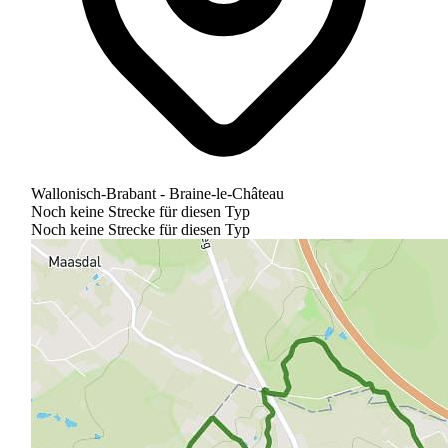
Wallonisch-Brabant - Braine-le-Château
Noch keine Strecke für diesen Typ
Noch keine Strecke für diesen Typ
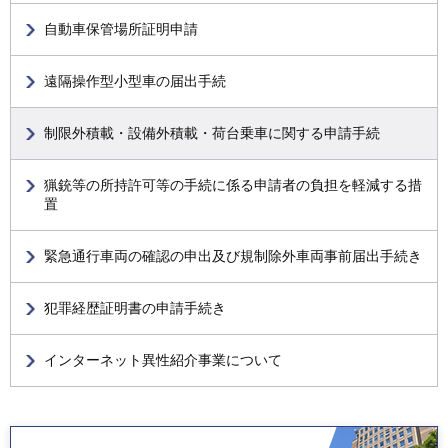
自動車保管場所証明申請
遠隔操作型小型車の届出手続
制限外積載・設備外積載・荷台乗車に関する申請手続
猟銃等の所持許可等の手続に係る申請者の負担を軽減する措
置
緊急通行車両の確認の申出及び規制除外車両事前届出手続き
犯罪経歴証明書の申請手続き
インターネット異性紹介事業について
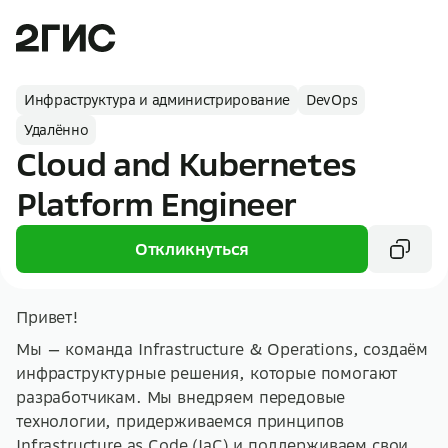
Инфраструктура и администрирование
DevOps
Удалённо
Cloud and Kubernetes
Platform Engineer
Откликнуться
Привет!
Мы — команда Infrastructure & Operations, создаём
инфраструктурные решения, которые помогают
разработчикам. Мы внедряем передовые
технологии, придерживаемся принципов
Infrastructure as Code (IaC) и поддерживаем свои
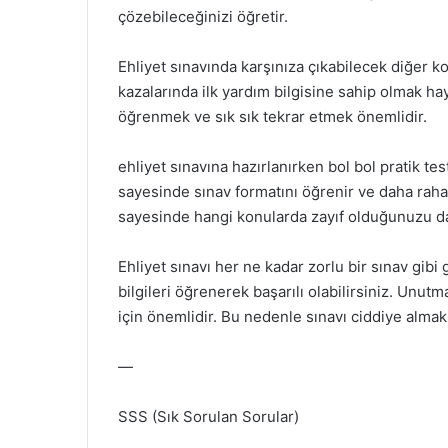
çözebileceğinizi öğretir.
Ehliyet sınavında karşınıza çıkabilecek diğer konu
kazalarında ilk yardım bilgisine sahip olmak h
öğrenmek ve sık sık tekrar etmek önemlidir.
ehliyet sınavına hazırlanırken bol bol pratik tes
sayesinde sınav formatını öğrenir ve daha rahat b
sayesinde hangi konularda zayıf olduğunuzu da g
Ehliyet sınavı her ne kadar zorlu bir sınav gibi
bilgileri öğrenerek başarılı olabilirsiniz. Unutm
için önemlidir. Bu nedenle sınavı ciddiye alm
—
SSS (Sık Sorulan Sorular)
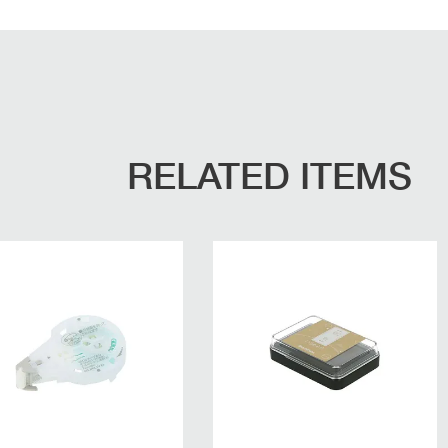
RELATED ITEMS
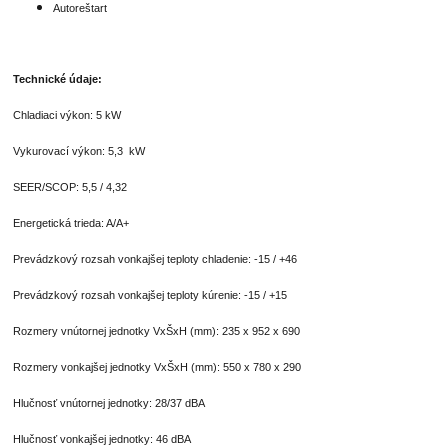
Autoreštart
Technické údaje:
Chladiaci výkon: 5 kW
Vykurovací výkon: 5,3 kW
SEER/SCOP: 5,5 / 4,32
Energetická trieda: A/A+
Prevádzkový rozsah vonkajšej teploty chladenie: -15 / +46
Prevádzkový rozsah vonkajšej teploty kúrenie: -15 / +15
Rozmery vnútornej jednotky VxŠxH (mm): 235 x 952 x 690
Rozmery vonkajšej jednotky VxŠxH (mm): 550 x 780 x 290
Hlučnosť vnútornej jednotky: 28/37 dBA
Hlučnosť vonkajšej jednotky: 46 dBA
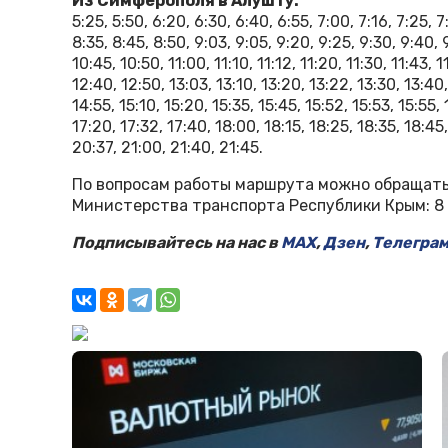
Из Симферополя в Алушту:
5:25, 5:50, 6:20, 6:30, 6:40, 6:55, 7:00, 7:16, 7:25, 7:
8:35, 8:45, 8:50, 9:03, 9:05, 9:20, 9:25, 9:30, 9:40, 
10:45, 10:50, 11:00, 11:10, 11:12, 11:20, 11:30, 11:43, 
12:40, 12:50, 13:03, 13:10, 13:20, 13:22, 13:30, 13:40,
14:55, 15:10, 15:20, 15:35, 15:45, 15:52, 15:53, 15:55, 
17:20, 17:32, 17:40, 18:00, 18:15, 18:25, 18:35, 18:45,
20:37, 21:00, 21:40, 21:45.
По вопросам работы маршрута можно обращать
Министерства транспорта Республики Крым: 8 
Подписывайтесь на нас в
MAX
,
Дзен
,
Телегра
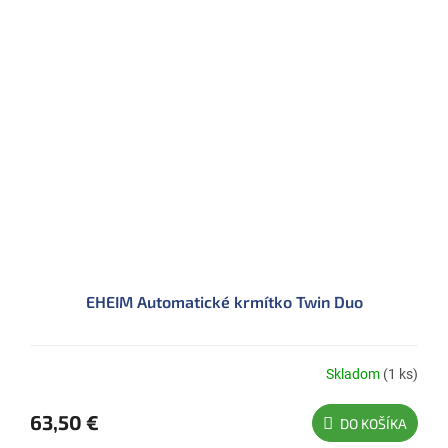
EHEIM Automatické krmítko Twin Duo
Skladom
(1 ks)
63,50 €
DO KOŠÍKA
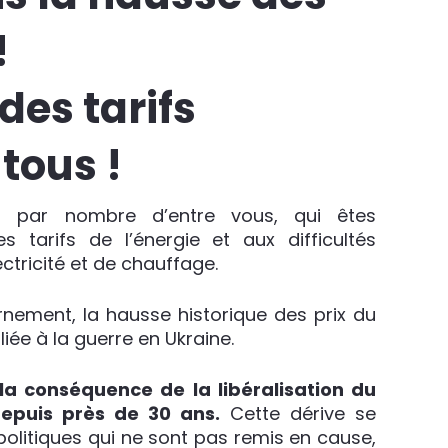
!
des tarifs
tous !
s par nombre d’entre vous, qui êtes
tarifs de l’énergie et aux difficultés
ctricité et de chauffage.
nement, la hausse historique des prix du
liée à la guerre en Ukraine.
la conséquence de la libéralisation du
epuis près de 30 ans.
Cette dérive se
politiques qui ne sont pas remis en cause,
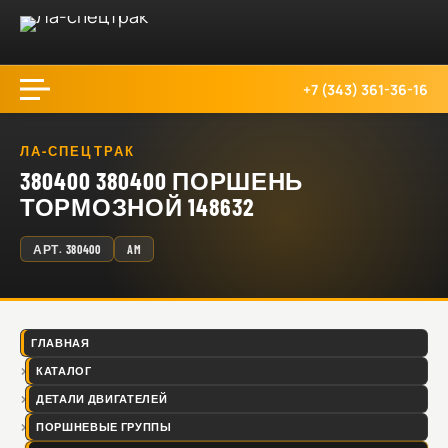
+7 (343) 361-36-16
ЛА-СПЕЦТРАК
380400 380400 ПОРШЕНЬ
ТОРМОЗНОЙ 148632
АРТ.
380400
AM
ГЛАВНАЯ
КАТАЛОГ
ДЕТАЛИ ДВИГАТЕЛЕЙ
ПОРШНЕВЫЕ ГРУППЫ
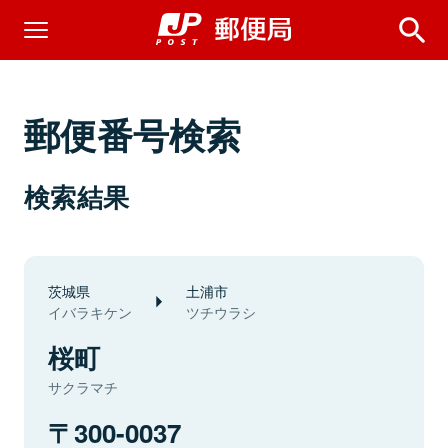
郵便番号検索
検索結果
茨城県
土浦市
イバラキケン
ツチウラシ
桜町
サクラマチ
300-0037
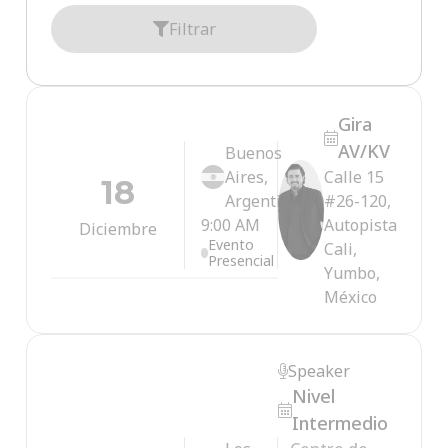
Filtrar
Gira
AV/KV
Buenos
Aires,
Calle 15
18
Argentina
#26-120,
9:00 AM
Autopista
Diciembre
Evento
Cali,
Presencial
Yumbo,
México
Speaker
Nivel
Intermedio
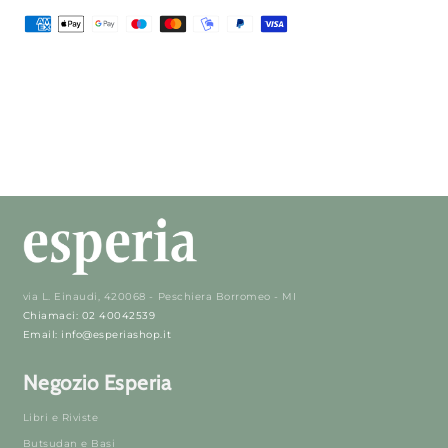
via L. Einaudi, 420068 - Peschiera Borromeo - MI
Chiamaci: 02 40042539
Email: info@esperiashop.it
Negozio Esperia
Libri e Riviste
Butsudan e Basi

TASK INSTRUCTIONS: Check each line of the entries above for the string "teploty", and return those that contain it.

RESPONSE BELOW:
Prevádzkový rozsah vonkajšej teploty chladenie: -15 / +46
Prevádzkový rozsah vonkajšej teploty kúrenie: -15 / +15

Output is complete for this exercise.